Daniel Green says he was at a cookout with his mother, his sister, several friends, and a girl he had a romantic interest in. And multiple witnesses corroborated his story. But when the case went to trial, for whatever reason, Daniel's defense didn't spend much time exploring the alibi and only called two witnesses.
 The gun evidence was one of the three pillars of the prosecution's case. But at the Daniel Green murder trial, the state was never able to prove that the 38 caliber revolver found was the one used in the James Jordan murder. They couldn't do it. The ballistic test didn't match. The primary narrative of the prosecution's case is that James Jordan was killed in his car and that Demery said he saw Daniel Green shoot and killed James Jordan, but Daniel Green says, "I wasn't there.
" And everybody else corroborated that. The original defense team never conducted bullet trajectory tests to disprove the shooting could have happened. As Demory testified decades later, there were field tests conducted based on the detailed desk the testimony from Deerry about where Daniel was in relation to the car and the bullet trajectory.
Experts said the shooting could not have happened as described by Larry Demery. Now, Mr. Jordan's body was found draped over a tree limb in Gum Swamp near the North Carolina South Carolina border about a mile from Crestline Mobile Homes. He had been in the water for nearly 2 weeks. The coroner concluded he died from a single gunshot wound to the right chest.

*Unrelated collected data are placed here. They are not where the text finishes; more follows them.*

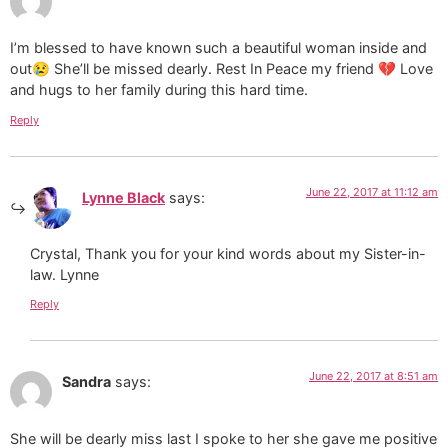
I’m blessed to have known such a beautiful woman inside and
out😢 She’ll be missed dearly. Rest In Peace my friend 💔 Love
and hugs to her family during this hard time.
Reply
June 22, 2017 at 11:12 am
Lynne Black
says:
Crystal, Thank you for your kind words about my Sister-in-
law. Lynne
Reply
June 22, 2017 at 8:51 am
Sandra
says:
She will be dearly miss last I spoke to her she gave me positive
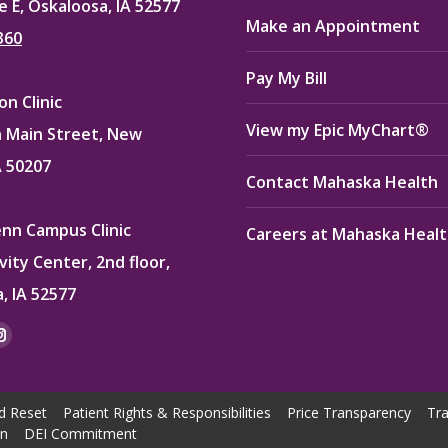
e E, Oskaloosa, IA 52577
Make an Appointment
360
Pay My Bill
n Clinic
View my Epic MyChart®
 Main Street, New
A 50207
Contact Mahaska Health
enn Campus Clinic
Careers at Mahaska Heal
vity Center, 2nd floor,
, IA 52577
:
ok
kedin
Instagram
e
page
ns
opens
d Reset
Patient Rights & Responsibilities
Price Transparency
Tra
in
on
DEI Commitment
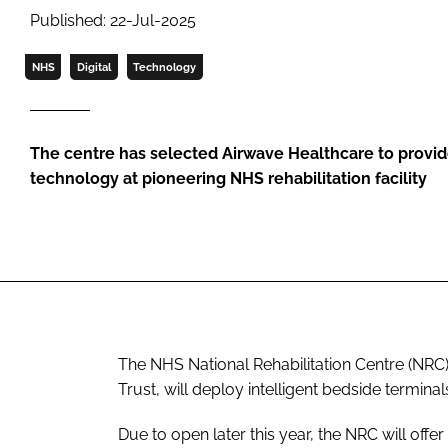
Published: 22-Jul-2025
NHS
Digital
Technology
The centre has selected Airwave Healthcare to provid
technology at pioneering NHS rehabilitation facility
The NHS National Rehabilitation Centre (NRC
Trust, will deploy intelligent bedside termina
Due to open later this year, the NRC will offe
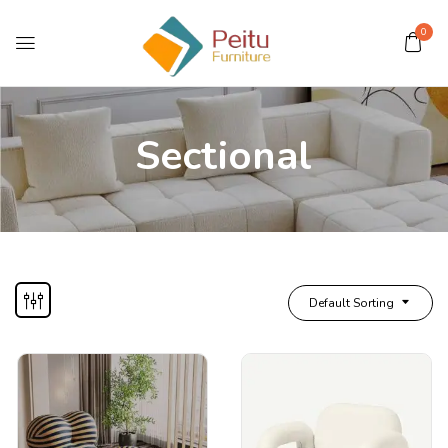
0
Sectional
Default Sorting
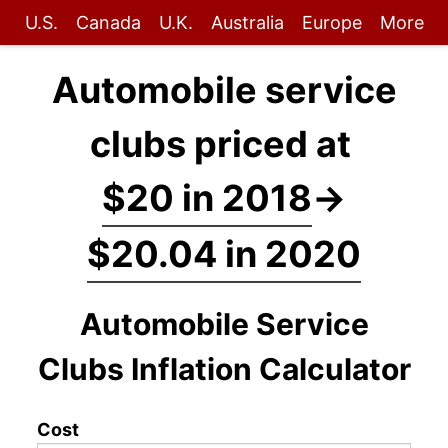
U.S.
Canada
U.K.
Australia
Europe
More
Automobile service
clubs priced at
$20 in 2018
→
$20.04 in 2020
Automobile Service
Clubs Inflation Calculator
Cost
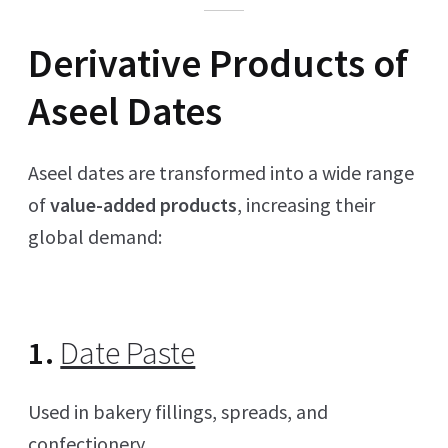
Derivative Products of
Aseel Dates
Aseel dates are transformed into a wide range
of
value-added products
, increasing their
global demand:
1.
Date Paste
Used in bakery fillings, spreads, and
confectionery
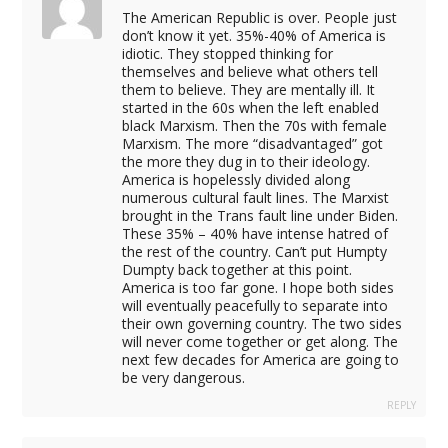
The American Republic is over. People just
don’t know it yet. 35%-40% of America is
idiotic. They stopped thinking for
themselves and believe what others tell
them to believe. They are mentally ill. It
started in the 60s when the left enabled
black Marxism. Then the 70s with female
Marxism. The more “disadvantaged” got
the more they dug in to their ideology.
America is hopelessly divided along
numerous cultural fault lines. The Marxist
brought in the Trans fault line under Biden.
These 35% – 40% have intense hatred of
the rest of the country. Can’t put Humpty
Dumpty back together at this point.
America is too far gone. I hope both sides
will eventually peacefully to separate into
their own governing country. The two sides
will never come together or get along. The
next few decades for America are going to
be very dangerous.
REPLY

 The autopsy report states the coroner searched thoroughly for a corresponding bullet hole in the shirt, but it was not there. Three years later, when the shirts entered into evidence at Daniel Green's murder trial, it's presented with a bullet hole in the right chest. The prosecution also presented evidence of gunpowder on the shirt, but the pathologist conducting the autopsy noted none.
 The original defense team's handling of the gun evidence, the blood evidence, and the shirt presented at trial are among Daniels Green's claims that he received ineffective assistance of counsel during his trial. Now, one of the first calls made from James Jordan's car phone the day he died was to Hubert Larry De, a convicted drug dealer.

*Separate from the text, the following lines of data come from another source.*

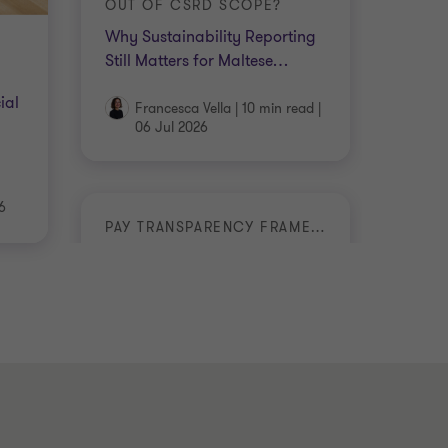
OUT OF CSRD SCOPE?
Why Sustainability Reporting
Still Matters for Maltese
…
ial
Francesca Vella
|
10 min read
|
06 Jul 2026
6
PAY TRANSPARENCY FRAMEWORK
Malta Takes a Leading Step on
Pay Transparency
Cressida Scorfna
|
5 min read
|
18 Jun 2026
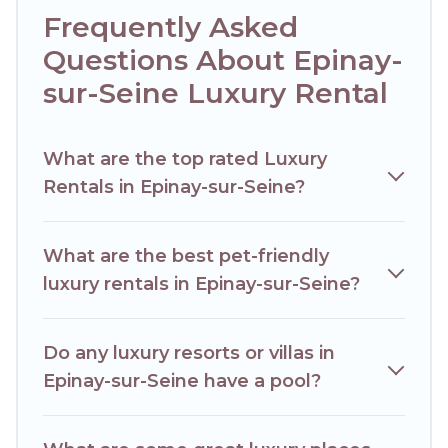
together, or a cocktail party, we have the perfect place for
Frequently Asked
your travel plans. Our rental properties in Epinay-sur-Seine
are located in the top places and they come with luxury
Questions About Epinay-
features throughout the living areas, kitchens, and
sur-Seine Luxury Rental
bedrooms, including private pools, hot tubs, home theatres,
amazing views, and plenty of space to relax.
What are the top rated Luxury
Rentals in Epinay-sur-Seine?
What are the best pet-friendly
luxury rentals in Epinay-sur-Seine?
Do any luxury resorts or villas in
Epinay-sur-Seine have a pool?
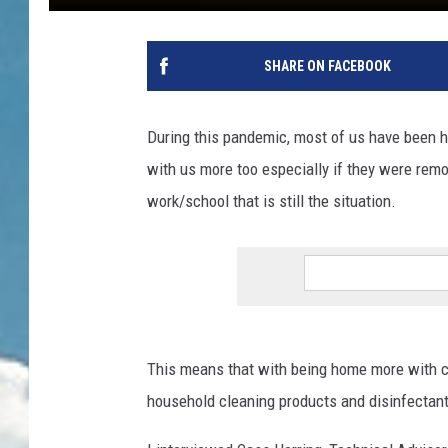
SHARE ON FACEBOOK
During this pandemic, most of us have been h
with us more too especially if they were remo
work/school that is still the situation.
This means that with being home more with c
household cleaning products and disinfectan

 Why is he calling a convicted drug dealer? And also, this drug dealer is the biological son of Robinson County Sheriff Hubert Stone, who investigated the Jordan murder. But the jury never heard about it. The judge did not allow that call to be presented as evidence at the trial, saying there was no known connection between De and Sheriff Stone.
 Um, that's the biological son. jurors never heard about that phone call or the relationship between D and the sheriff. The state interviewed De, but there's no record of the interview. It's absolutely bonkers. And there's been a lot of appeals and stuff like that. Now, what about Jordan? It's right after this that he retires, right? What really happened? There was no league investigation.
You know, the league said they were going to investigate, but they really didn't. the the investigation or the announcement of an investigation was only to satisfy the press because they had begun to pry into Michael Jordan's gambling issues. The second Michael Jordan retired. The NBA said, "Oh, we don't need to look into it anymore.
 It's done because he's not a member of the NBA, but when he came back a year and a half later, they never brought it up again." It is the same thing as like the show Atani thing. Can you imagine the devastation if Michael Jordan with all the digging that reporters would have done were to be found out betting on Chicago Bulls games or other NBA games.
 It would have crushed the league. Nike, the biggest sponsor, would have crushed them. So, what do we do? We make Michael Jordan go away for a little bit. Oh, his dad was murdered, too. That's a great reason we can say, "Oh, he's doing this because his dad always wanted him to play baseball, so that's why he's doing that.
" Okay, you guys, that is it for this one. I will talk to you later.